Passou-se
um mês…e para o grande vulgo nada se passou. Desceu à terra fria um gigante, um
herói…e hoje já ninguém dá por isso. Os dias sucedem-se às noites e estas sentam-se
ociosas na almofada dos poentes. Enfim, mais uma peça “inútil” a abater à
carga!
Dando cumprimento à palavra dada após
os 500 textos do “Senso& Consenso”, escolhi este 13 de Julho para trazer à
mesa fraterna dos que ainda não
embotaram os sentidos o Grande, Imenso, Alto e Brilhante ALÍPIO DE FREITAS, ele
que via o invisível quando, no fim da vida, se lhe queimaram as pupilas para o
mundo e definitivamente se apagaram em 13 de Junho. Não vou erguer-lhe o
mausoléu da obra que construiu ao longo de oitenta anos, intensamente,
apaixonadamente vividos na luta pelos camponeses escravos no Brasil e em
Moçambique, nem lembrarei as torturas sofridas durante a ditadura militar
brasileira. Porei de lado os estatatutos de padre, jornalista, professor universitário.

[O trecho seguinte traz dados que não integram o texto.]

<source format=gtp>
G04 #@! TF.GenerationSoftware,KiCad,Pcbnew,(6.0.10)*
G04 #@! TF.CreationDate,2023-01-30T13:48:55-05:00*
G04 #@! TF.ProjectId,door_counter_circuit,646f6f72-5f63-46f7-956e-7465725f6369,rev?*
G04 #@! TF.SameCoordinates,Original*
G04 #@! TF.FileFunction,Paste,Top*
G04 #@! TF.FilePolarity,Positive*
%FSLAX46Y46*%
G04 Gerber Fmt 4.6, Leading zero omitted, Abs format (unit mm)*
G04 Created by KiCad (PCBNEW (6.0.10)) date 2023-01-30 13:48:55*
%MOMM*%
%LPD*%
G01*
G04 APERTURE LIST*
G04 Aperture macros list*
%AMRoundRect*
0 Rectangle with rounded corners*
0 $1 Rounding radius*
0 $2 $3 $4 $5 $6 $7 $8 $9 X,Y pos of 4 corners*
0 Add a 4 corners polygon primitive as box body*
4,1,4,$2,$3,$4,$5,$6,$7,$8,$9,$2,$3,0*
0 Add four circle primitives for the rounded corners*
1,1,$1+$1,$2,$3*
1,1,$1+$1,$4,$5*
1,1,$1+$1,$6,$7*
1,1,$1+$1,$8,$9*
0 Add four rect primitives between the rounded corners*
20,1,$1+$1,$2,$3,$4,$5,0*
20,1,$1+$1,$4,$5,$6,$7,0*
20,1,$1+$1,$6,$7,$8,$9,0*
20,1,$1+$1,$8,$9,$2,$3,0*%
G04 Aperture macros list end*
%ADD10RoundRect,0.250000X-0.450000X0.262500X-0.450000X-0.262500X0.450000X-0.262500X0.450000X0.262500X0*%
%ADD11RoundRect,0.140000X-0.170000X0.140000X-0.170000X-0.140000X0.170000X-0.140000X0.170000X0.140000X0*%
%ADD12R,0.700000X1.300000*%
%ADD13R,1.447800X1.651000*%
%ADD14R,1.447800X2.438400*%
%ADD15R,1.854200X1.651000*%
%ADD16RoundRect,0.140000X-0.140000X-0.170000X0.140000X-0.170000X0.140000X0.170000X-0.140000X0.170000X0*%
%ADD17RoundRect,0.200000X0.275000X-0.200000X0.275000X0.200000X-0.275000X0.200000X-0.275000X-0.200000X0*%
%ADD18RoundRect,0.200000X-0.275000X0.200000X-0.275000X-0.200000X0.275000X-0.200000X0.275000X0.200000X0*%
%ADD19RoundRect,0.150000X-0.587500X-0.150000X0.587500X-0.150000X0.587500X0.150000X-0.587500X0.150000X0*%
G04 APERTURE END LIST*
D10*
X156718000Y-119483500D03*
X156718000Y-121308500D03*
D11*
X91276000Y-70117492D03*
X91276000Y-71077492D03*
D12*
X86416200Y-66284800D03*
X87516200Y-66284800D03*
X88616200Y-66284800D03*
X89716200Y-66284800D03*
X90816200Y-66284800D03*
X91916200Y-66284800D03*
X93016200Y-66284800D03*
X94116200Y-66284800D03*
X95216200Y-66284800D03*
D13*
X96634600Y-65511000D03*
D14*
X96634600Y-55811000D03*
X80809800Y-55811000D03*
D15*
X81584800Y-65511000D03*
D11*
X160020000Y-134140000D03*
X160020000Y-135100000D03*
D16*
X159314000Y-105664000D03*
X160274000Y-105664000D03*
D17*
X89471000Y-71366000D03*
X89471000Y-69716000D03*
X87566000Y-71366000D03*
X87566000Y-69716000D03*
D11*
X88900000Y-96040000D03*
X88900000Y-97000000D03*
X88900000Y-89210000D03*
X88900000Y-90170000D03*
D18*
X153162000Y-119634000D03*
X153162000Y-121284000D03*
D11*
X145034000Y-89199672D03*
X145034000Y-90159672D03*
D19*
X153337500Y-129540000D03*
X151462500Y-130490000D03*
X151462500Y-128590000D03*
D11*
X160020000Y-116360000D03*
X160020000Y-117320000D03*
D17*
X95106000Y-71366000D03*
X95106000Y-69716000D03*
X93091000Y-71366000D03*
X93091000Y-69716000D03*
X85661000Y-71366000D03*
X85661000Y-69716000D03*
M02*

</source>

Dele falou e cantou José Afonso na “Baía
de Guanabara/ Santa Cruz na fortaleza/ Está preso Alípio de Freitas/ Homem de grande firmeza”.

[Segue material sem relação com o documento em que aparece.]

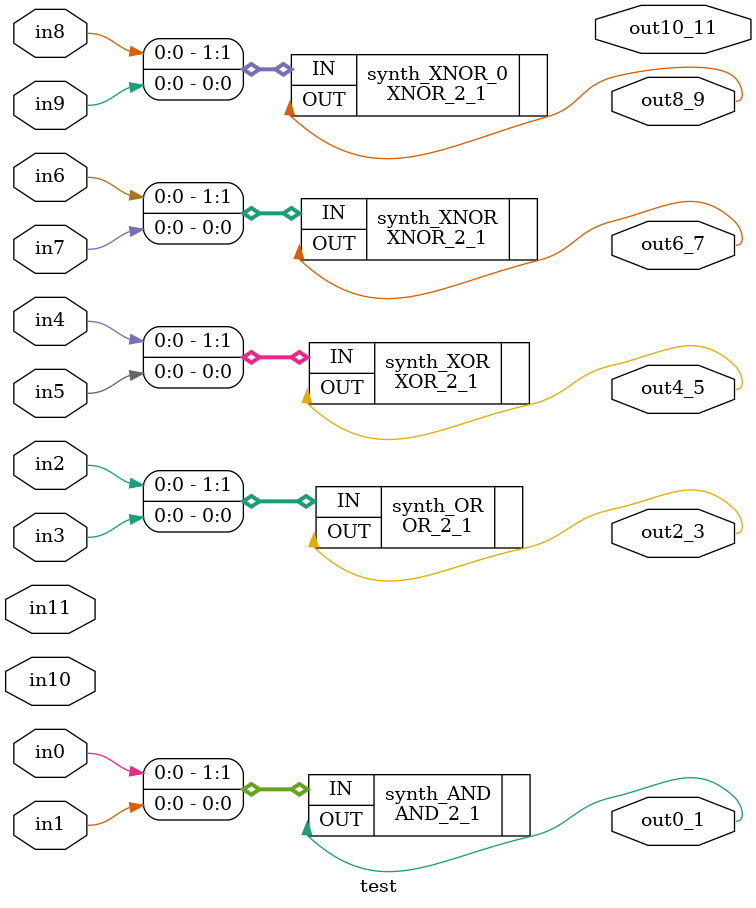
<source format=v>
module test(in0, in1, in2, in3, in4, in5, in6, in7, in8, in9, in10, in11, out0_1
, out2_3, out4_5, out6_7, out8_9, out10_11);

input wire in0;
input wire in1;
input wire in2;
input wire in3;
input wire in4;
input wire in5;
input wire in6;
input wire in7;
input wire in8;
input wire in9;
input wire in10;
input wire in11;
output wire out0_1;
output wire out2_3;
output wire out4_5;
output wire out6_7;
output wire out8_9;
output wire out10_11;
AND_2_1 synth_AND(.OUT(out0_1), .IN({in0, in1}));
OR_2_1 synth_OR(.OUT(out2_3), .IN({in2, in3}));
XOR_2_1 synth_XOR(.OUT(out4_5), .IN({in4, in5}));
XNOR_2_1 synth_XNOR(.OUT(out6_7), .IN({in6, in7}));
XNOR_2_1 synth_XNOR_0(.OUT(out8_9), .IN({in8, in9}));
endmodule

</source>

Hoje apetece-me ‘curtir’, entre a mágoa
e a valentia, o “desfado” ao qual se candidatam irresistivelmente os
verdadeiros heróis, os que não esperam louros nem rosas brancas na tumba nem
monumentos nas praças. São os que morrem em combate, cientes e conscientes de
que nunca avistarão a palma da vitória. E, por isso, cinco luas passadas, já
ninguém dá pelo seu rasto. Foi assim Alípio Freitas. Conheci-o em Lisboa,
aquando do lançamento do meu CD em Lisboa, na Sociedade Portuguesa de Autores e
na Associação José Afonso. Apalavrámos uma sua presença na Madeira e,
imprevistamente, ficámos com a sua ausência para sempre. Dói-me muito não ter concretizado esse sonho. Rebobino o filme
da vida e a ferida cresce (sinto-o agora, mais que nunca) ao lembrar-me
que estaria ele encarcerado na prisão da Praia Grande de Santos, em 1972,
quando pessoalmente contactei com padres e bispos da Teologia da Libertação (recordo em especial
Duarte Calheiros, de Volta Redonda, Rio de Janeiro; Hélder da Câmara, de Olinda
e Recife) ) e não consegui visitá-lo. A ditadura militar era implacável.

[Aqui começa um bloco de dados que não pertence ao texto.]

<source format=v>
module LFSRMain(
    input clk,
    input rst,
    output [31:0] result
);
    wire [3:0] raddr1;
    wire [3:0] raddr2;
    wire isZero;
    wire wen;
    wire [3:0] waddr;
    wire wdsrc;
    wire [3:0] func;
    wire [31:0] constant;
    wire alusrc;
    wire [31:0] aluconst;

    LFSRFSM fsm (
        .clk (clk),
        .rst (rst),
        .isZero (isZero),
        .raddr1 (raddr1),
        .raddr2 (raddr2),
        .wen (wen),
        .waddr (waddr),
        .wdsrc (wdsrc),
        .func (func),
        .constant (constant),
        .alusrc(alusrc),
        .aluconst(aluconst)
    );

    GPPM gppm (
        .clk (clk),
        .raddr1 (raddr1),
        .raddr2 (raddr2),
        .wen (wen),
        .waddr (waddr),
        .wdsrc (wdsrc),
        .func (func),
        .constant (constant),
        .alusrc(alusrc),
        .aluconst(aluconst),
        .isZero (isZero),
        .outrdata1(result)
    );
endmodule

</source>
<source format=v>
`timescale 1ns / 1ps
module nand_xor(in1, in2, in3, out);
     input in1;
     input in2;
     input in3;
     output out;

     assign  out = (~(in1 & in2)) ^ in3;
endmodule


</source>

Aperta-se-me o coração ao constatar
forçosamente que aos heróicos bandeirantes da Verdade e do Bem está reservado
um patíbulo infrene e aos corcundas do espírito, malfeitores sem lei,
sanguessugas ajuramentados espera-lhes
um trono real! Que maldito solo é este - e até quando? - em que a sociedade, o povo, beijará os pés a
um facínora e crucificará no madeiro quem lhe traz o Novo Dia, a sua hora
libertadora?! Por esse chão minado passou o Maior, o Protótipo do Heroísmo. Mas
pior lhe aconteceu: continuou a ser lembrado, só para lhe beberem até ao tutano
o sangue e com ele se locupletarem à mesa dos Judas de todos os tempos. Razão
tinha Antero de Quental, ao discutir diante do Crucifixo: “De que serviu o sangue/ Com que regaste, ó Cristo, as
urzes do calvário”?
Um mês após a curva de caminho em que ‘deixou
de ser visto’ Alípio de Freitas, vislumbro, com ele, o cortejo dos “Humilhados
e Ofendidos”, de toda a História, mas sempre firmes na liça e na luta até ao final,
sem avistar a Terra Prometida (esse o maior espinho no peito do bíblico Moisés)
acode-me à emoção a sentença escrita pelo eloquente poeta moçambicano, Reinaldo
Ferreira: “O Herói serve-se morto”. Duro, mas exacto, como o gelo da pedra fria.
Mas a mágoa transfigura-se em força e
valentia. Os braços mutilados do Combatente desfazem-se em cinza, mas ficam de
guarda as armas do Herói, o seu talento e o rio subterrâneo do seu ideário que, um dia, incerto na hora mas certo no zodíaco do tempo, dará flores e
fruto. Para conforto meu, leio hoje no “El
Mundo” que o assassinato cruel de Miguel Angel Blanco
pelos etarras é hoje reconhecido como o marco inicial para a extinção do
terrorismo interno em Espanha. Já nos advirtia o Mestre:”Uns são os que
semeiam, outros são os que recolhem”. Deles diria Pessoa: “Valeu a pena”! E de
Alípio de Freitas diremos nós: “Essa é a tua glória”!